<<<<
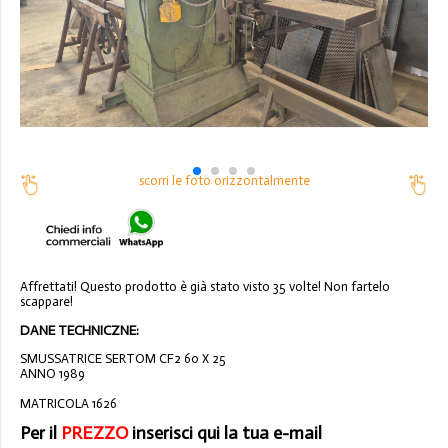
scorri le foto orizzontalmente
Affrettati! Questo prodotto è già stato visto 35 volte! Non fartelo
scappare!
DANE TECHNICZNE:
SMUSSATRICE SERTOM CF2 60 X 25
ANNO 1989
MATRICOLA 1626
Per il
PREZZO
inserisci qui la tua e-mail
>>>>
**Task to complete**:
Please print the entries shown above again, exactly, and skip the pictures.

**Your solution**:
scorri le foto orizzontalmente
Affrettati! Questo prodotto è già stato visto 35 volte! Non fartelo
scappare!
DANE TECHNICZNE:
SMUSSATRICE SERTOM CF2 60 X 25
ANNO 1989
MATRICOLA 1626
Per il
PREZZO
inserisci qui la tua e-mail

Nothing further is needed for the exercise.